LE RECAPITULATIF DE L'ACTIVITE

"L’occasion" - Juan José Saer

"A force de vouloir brouiller les pistes à propos de ses origines, il finit par embrouiller lui-même ses origines, et ce qui est brumeux pour le monde l’est aussi pour lui, de sorte que les masques successifs qu’il a portés depuis les commencements incertains dans un lieu incertain -il ne sait déjà plus bien lequel- (…) se pressent, visqueux, contre son visage et le déforment, l’effacent, le rendent simple matière périssable et résiduelle, le transforment en la preuve vivante de ceux qu’il hait (…)."

On peut dire que le romancier Juan José Saer sait varier les plaisirs… voici le troisième titre que je lis de cet auteur, et à chaque fois il me surprend en adoptant un ton différent et en abordant une thématique nouvelle.

"L’occasion" est centré sur son héros, autour duquel plane une chape d’incertitude l’auréolant de mystère. S’appelle-t-il Bianco ou A. Burton ? Est-ce un véritable télépathe ou un escroc ? Un espion au service des prussiens, un fuyard victime d’une énigmatique conspiration ou un opportuniste cherchant fortune ?

Nous le trouvons au début du récit planté au milieu de la pampa argentine, quasi no man’s land où il a fait bâtir un austère cabanon, y passant plusieurs mois dans le plus grand dénuement. Il a connu son heure de gloire dans les années 1850 en Europe, qu’il a parcourue en mettant en scène ses pouvoirs dans le domaine de la transmissions de pensée ou du déplacement d’objets à distance, changeant selon les besoins de langue et de nationalité. Il est hanté par la rancœur de l’humiliation que lui firent subir les positivistes dans une salle de spectacle parisienne, et qui l’a poussé à l’exil.
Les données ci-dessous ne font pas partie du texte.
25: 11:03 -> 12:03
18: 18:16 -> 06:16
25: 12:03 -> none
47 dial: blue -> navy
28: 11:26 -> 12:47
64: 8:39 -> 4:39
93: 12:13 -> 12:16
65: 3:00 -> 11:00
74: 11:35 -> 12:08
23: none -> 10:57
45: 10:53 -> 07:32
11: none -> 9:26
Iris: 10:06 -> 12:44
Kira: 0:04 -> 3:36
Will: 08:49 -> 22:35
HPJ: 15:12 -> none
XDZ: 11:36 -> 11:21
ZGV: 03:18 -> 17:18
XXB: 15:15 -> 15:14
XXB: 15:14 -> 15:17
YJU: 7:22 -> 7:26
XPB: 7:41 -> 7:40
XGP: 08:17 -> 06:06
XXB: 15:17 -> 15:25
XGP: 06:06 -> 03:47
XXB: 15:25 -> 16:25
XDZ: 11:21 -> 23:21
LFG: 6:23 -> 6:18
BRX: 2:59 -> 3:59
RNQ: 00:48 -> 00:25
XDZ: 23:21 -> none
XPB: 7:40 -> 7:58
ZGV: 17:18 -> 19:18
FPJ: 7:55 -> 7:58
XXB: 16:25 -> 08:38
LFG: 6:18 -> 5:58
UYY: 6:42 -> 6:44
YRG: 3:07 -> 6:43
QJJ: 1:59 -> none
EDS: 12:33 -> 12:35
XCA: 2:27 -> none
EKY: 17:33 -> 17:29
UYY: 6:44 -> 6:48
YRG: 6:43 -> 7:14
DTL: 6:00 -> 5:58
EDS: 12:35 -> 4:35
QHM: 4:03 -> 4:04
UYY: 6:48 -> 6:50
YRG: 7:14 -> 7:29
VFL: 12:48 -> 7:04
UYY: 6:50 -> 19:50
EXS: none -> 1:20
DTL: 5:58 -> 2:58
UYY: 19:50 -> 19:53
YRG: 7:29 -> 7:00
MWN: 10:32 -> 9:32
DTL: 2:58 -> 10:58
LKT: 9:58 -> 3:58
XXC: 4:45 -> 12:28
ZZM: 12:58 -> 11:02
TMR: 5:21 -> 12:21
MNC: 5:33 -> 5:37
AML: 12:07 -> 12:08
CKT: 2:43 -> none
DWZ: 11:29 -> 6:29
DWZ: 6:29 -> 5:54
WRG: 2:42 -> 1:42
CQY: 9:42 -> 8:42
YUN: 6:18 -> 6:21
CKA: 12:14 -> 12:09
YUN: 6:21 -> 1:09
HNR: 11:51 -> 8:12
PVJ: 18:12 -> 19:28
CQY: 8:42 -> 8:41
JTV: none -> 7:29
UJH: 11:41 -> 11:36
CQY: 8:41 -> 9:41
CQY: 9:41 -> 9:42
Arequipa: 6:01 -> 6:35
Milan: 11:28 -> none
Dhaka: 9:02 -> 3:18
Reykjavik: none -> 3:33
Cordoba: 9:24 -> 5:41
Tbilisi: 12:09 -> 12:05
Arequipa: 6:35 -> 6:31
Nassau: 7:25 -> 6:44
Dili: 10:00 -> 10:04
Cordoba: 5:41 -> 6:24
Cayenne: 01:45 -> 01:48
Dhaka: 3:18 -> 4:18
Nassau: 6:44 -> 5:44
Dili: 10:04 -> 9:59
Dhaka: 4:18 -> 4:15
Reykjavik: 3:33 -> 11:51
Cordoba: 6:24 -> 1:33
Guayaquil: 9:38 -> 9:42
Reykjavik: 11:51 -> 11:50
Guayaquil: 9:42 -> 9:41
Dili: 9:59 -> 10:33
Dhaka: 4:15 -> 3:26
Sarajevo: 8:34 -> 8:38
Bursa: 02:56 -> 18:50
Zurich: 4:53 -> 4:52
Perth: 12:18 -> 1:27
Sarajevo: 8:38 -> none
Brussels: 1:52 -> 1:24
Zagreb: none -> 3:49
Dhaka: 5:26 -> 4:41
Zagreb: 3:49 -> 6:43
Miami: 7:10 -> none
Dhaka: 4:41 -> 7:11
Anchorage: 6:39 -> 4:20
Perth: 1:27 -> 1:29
Arrivé en Argentine avec un groupe de paysans italiens qu’il a convaincus, à la demande d’un consul argentin, de venir s’installer sur des terres vierges, il a su là aussi s’adapter à son nouvel environnement, faisant preuve d’un pragmatisme et d’une souplesse d’esprit à toute épreuve pour se fondre dans le décor et mener à bien ses ambitions entrepreneuriales.

Bien que remarquable, avec sa foisonnante chevelure ondulée et cuivrée et son physique avantageux, sa manière de se comporter en toutes circonstances avec naturel, de se montrer indifférent aux changements de l’extérieur et de s’adapter à l’environnement même le plus rude, en font un véritable caméléon, qui sait se faire accepter partout et par tous.

C’est ainsi qu’il a conquis l’amitié de Garay Lopez, médecin argentin qui lui a soigné un abcès au doigt et qui a fini par devenir son associé. Le docteur fait partie de ces familles qui se sont implantées dans la province en domestiquant et en exploitant le bétail sauvage aux dépens de la population indigène, mais il a pris ses distances avec les siens, en conflit avec son jeune frère tyrannique et capricieux qui fait régner la terreur sur leur domaine.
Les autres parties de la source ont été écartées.